Q. Should more black women be tested?
A. National guidelines do not specify any groups that should be tested except Eastern European (Ashkenazi) Jewish women with breast or ovarian cancer or a close relative who has had one of those diseases. Genetic counseling should be offered to black women who develop breast cancer before age 50, who have a close relative with the disease, or who have “triple-negative” breast cancer. Triple negative means tumors that are not fueled by estrogen, progesterone or the gene that the drug Herceptin targets.
Q. What can be done if a gene mutation is found?
A. Women who find the mutation after they have breast cancer may want to consider removing both breasts or their ovaries. Those who are screened before cancer develops can consider more frequent screening and prevention measures ranging from hormone-blocking drugs to removal of breasts and ovaries. They also can let relatives know about potential family risk.
Q. Why did this study find so many more gene flaws?
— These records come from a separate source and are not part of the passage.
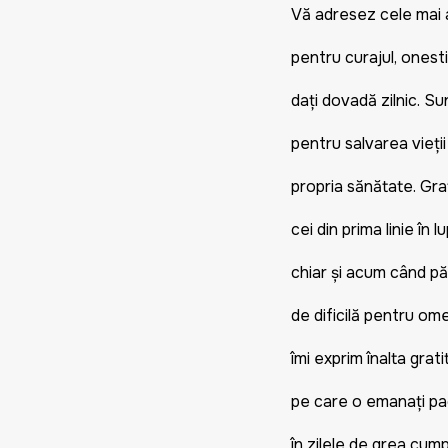
Vă adresez cele mai a
pentru curajul, onest
dați dovadă zilnic. Su
pentru salvarea vieți
propria sănătate. Gra
cei din prima linie în 
chiar și acum când pă
de dificilă pentru ome
îmi exprim înalta gra
pe care o emanați pac
în zilele de grea cu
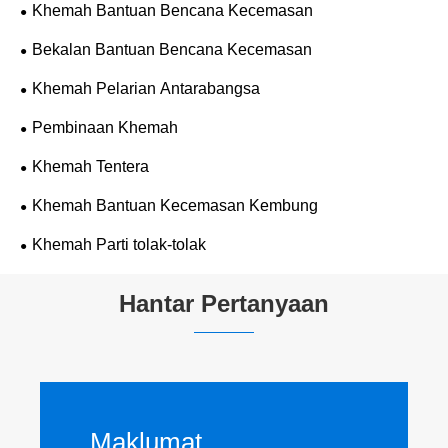
Khemah Bantuan Bencana Kecemasan
Bekalan Bantuan Bencana Kecemasan
Khemah Pelarian Antarabangsa
Pembinaan Khemah
Khemah Tentera
Khemah Bantuan Kecemasan Kembung
Khemah Parti tolak-tolak
Hantar Pertanyaan
Maklumat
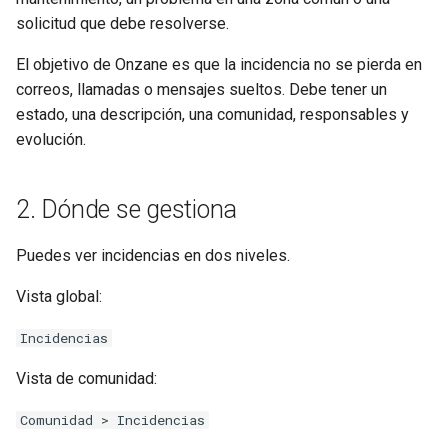
d
solicitud que debe resolverse.
o
El objetivo de Onzane es que la incidencia no se pierda en
b
correos, llamadas o mensajes sueltos. Debe tener un
estado, una descripción, una comunidad, responsables y
ú
evolución.
s
q
2. Dónde se gestiona
u
Puedes ver incidencias en dos niveles.
e
Vista global:
d
Incidencias
a
Vista de comunidad:
Comunidad > Incidencias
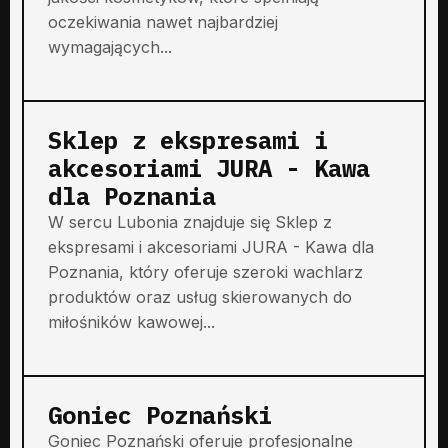
oczekiwania nawet najbardziej
wymagających...
Sklep z ekspresami i
akcesoriami JURA - Kawa
dla Poznania
W sercu Lubonia znajduje się Sklep z
ekspresami i akcesoriami JURA - Kawa dla
Poznania, który oferuje szeroki wachlarz
produktów oraz usług skierowanych do
miłośników kawowej...
Goniec Poznański
Goniec Poznański oferuje profesjonalne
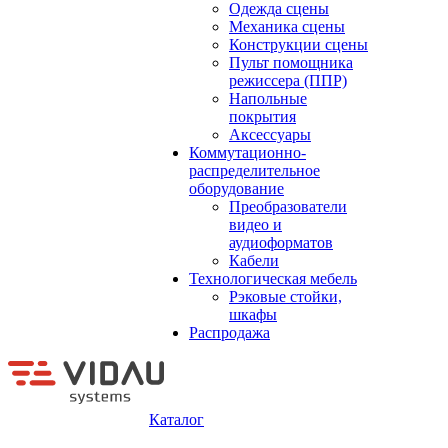
Одежда сцены
Механика сцены
Конструкции сцены
Пульт помощника
режиссера (ППР)
Напольные
покрытия
Аксессуары
Коммутационно-
распределительное
оборудование
Преобразователи
видео и
аудиоформатов
Кабели
Технологическая мебель
Рэковые стойки,
шкафы
Распродажа
Каталог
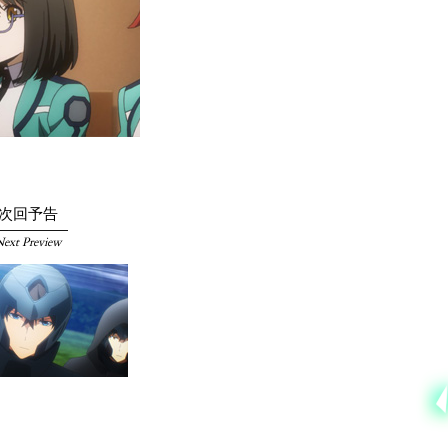
次回予告
ext Preview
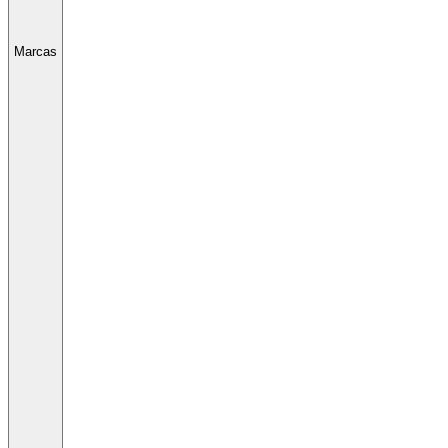
Marcas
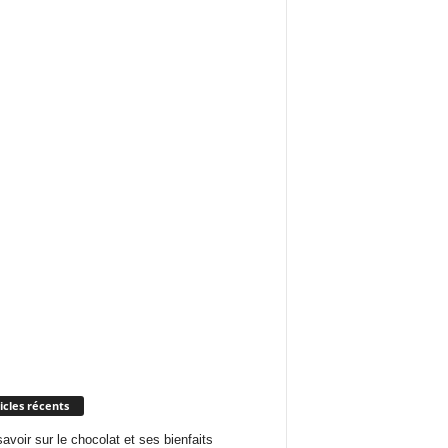
icles récents
savoir sur le chocolat et ses bienfaits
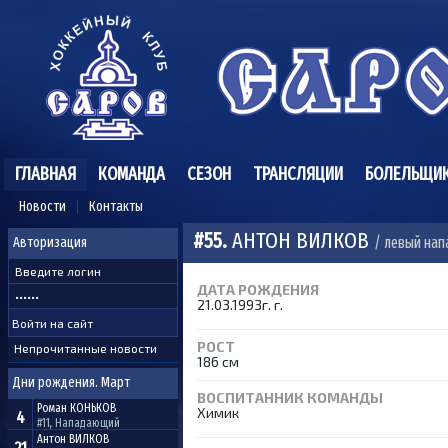
ГЛАВНАЯ
КОМАНДА
СЕЗОН
ТРАНСЛЯЦИИ
БОЛЕЛЬЩИ
Новости
Контакты
#55.
АНТОН ВИЛКОВ
/ левый на
Авторизация
ДАТА РОЖДЕНИЯ
21.03.1993г. г.
РОСТ
Непрочитанные новости
186 см
Дни рождения. Март
ВОСПИТАННИК КОМАНДЫ
Роман
КОНЬКОВ
Химик
4
#11, Нападающий
Антон
ВИЛКОВ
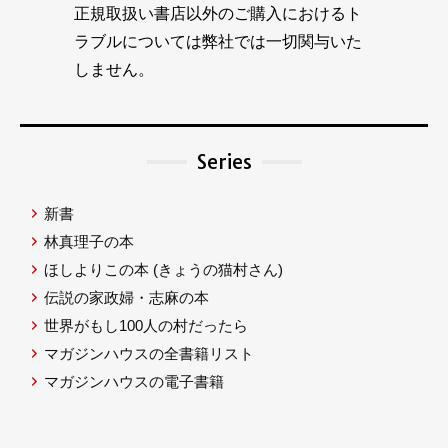
正規取扱い書店以外のご購入におけるト
ラブルについては弊社では一切関与いた
しません。
Series
新書
林真理子の本
ほしよりこの本
(きょうの猫村さん)
伝説の家政婦・志麻の本
世界がもし100人の村だったら
マガジンハウスの全書籍リスト
マガジンハウスの電子書籍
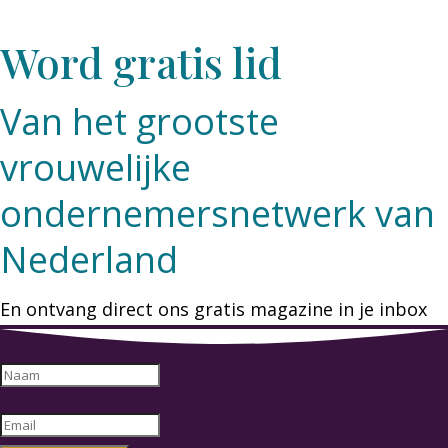
Word gratis lid
Van het grootste
vrouwelijke
ondernemersnetwerk van
Nederland
En ontvang direct ons gratis magazine in je inbox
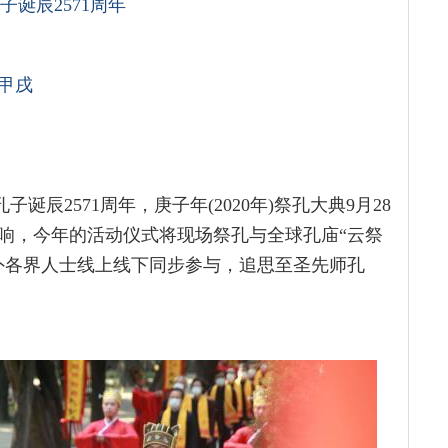
孔子诞辰
2571
周年
甲戌
子诞辰2571周年，庚子年(2020年)祭孔大典9月28
响，今年的活动仪式将现场祭孔与全球孔庙“云祭
外各界人士线上线下同步参与，追思至圣先师孔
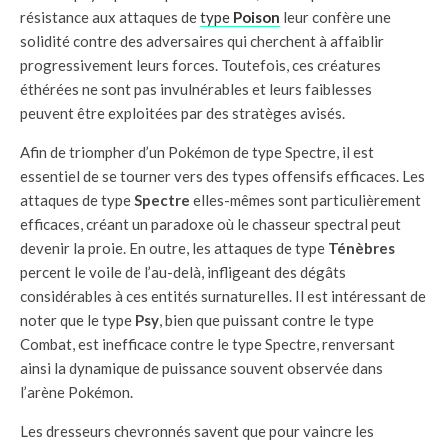
résistance aux attaques de
type
Poison
leur confère une
solidité contre des adversaires qui cherchent à affaiblir
progressivement leurs forces. Toutefois, ces créatures
éthérées ne sont pas invulnérables et leurs faiblesses
peuvent être exploitées par des stratèges avisés.
Afin de triompher d’un Pokémon de type Spectre, il est
essentiel de se tourner vers des types offensifs efficaces. Les
attaques de type
Spectre
elles-mêmes sont particulièrement
efficaces, créant un paradoxe où le chasseur spectral peut
devenir la proie. En outre, les attaques de type
Ténèbres
percent le voile de l’au-delà, infligeant des dégâts
considérables à ces entités surnaturelles. Il est intéressant de
noter que le type
Psy
, bien que puissant contre le type
Combat, est inefficace contre le type Spectre, renversant
ainsi la dynamique de puissance souvent observée dans
l’arène Pokémon.
Les dresseurs chevronnés savent que pour vaincre les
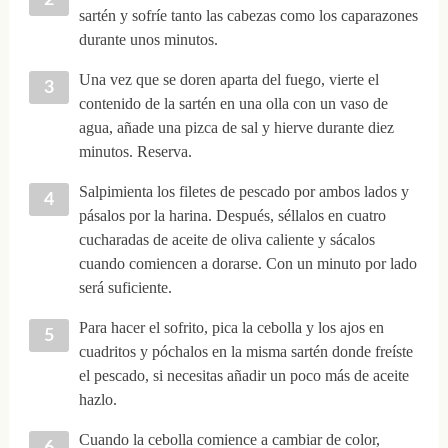
sartén y sofríe tanto las cabezas como los caparazones
durante unos minutos.
Una vez que se doren aparta del fuego, vierte el
contenido de la sartén en una olla con un vaso de
agua, añade una pizca de sal y hierve durante diez
minutos. Reserva.
Salpimienta los filetes de pescado por ambos lados y
pásalos por la harina. Después, séllalos en cuatro
cucharadas de aceite de oliva caliente y sácalos
cuando comiencen a dorarse. Con un minuto por lado
será suficiente.
Para hacer el sofrito, pica la cebolla y los ajos en
cuadritos y póchalos en la misma sartén donde freíste
el pescado, si necesitas añadir un poco más de aceite
hazlo.
Cuando la cebolla comience a cambiar de color,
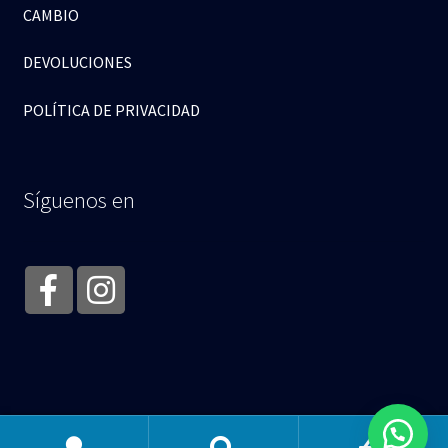
CAMBIO
DEVOLUCIONES
POLÍTICA DE PRIVACIDAD
Síguenos en
© Abracitos Boutique 2026
.
0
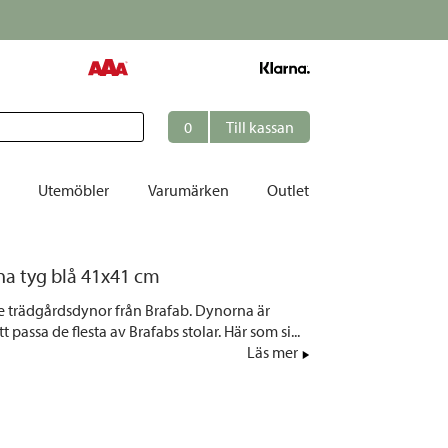
0
Till kassan
Utemöbler
Varumärken
Outlet
et
na tyg blå 41x41 cm
ation
ie trädgårdsdynor från Brafab. Dynorna är
r
 passa de flesta av Brafabs stolar. Här som si...
Läs mer
tolar | Solsängar
ring
ockar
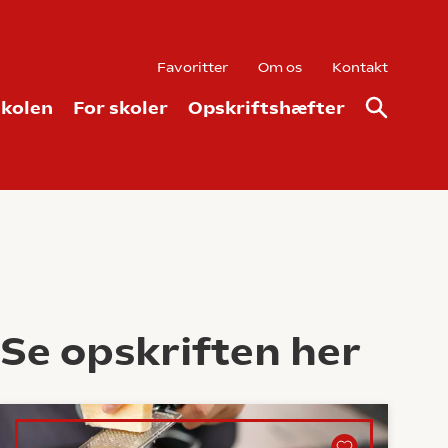
Favoritter
Om os
Kontakt
kolen
For skoler
Opskriftshæfter
Se opskriften her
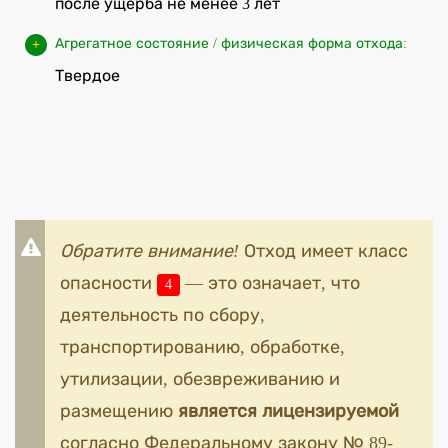
после ущерба не менее 3 лет
Агрегатное состояние / физическая форма отхода:
Твердое
Обратите внимание!
Отход имеет класс
опасности
— это означает, что
4
деятельность по сбору,
транспортированию, обработке,
утилизации, обезвреживанию и
размещению
является лицензируемой
согласно Федеральному закону № 89-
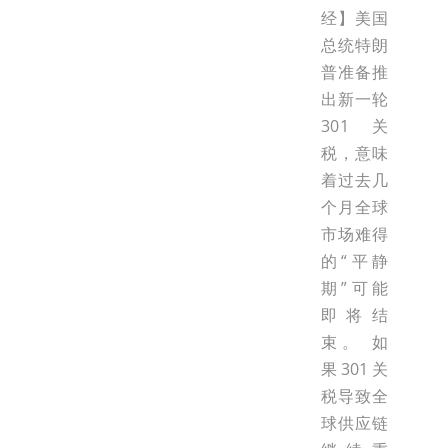
经】美国
总统特朗
普准备推
出新一轮
301关
税，意味
着过去几
个月全球
市场难得
的“平静
期”可能
即将结
束。 如
果301关
税导致全
球供应链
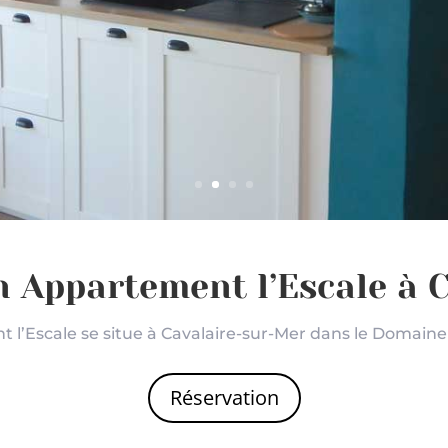
n Appartement l’Escale à C
 l’Escale se situe à Cavalaire-sur-Mer dans le Domaine 
Réservation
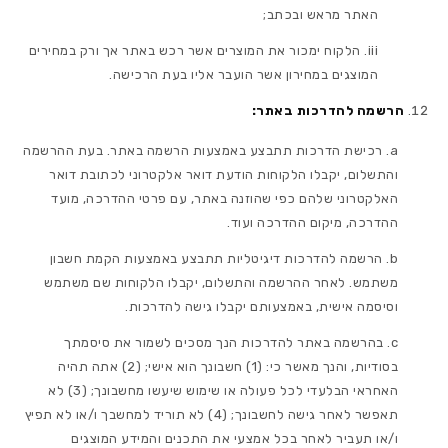
האתר מראש ובכתב;
הלקוח ימכור את המוצרים אשר רכש באתר אך ורק במחירים
המוצגים במחירון אשר הועבר אליו בעת הרכישה.
הרשמה להדרכות באתר:
רכישת הדרכות תתבצע באמצעות הרשמה באתר. בעת ההרשמה
והתשלום, יקבלו הלקוחות הודעת דואר אלקטרוני לכתובת דואר
האלקטרוני שלהם כפי שהוזנה באתר, עם פרטי ההדרכה, מועד
ההדרכה, מיקום ההדרכה ועוד.
הרשמה להדרכות דיגיטליות תתבצע באמצעות הקמת חשבון
משתמש. לאחר ההרשמה והתשלום, יקבלו הלקוחות שם משתמש
וסיסמה אישית, באמצעותם יקבלו גישה להדרכות.
בהרשמה באתר להדרכות הנך מסכים לשמור את סיסמתך
בסודיות, והנך מאשר כי: (1) חשבונך הוא אישי; (2) אתה תהיה
האחראי הבלעדי לכל פעולה או שימוש שיעשו מחשבונך; (3) לא
תאפשר לאחר גישה לחשבונך; (4) לא תוריד למחשבך ו/או לא תפיץ
ו/או תעביר לאחר בכל אמצעי את התכנים והמידע המוצגים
A. Standard tests look for just a few common mutations in BRCA1 and BRCA2. The tests cost around $3,000, and insurance will often cover them if a woman has a family history suggesting high risk. A second $750 test is needed to look for a different type of genetic flaw. That test often is not done or covered by insurance.
In the Chicago study, researchers decoded, or sequenced, all 18 genes tied to breast cancer risk, so it could pick up all types of mutations in any of them.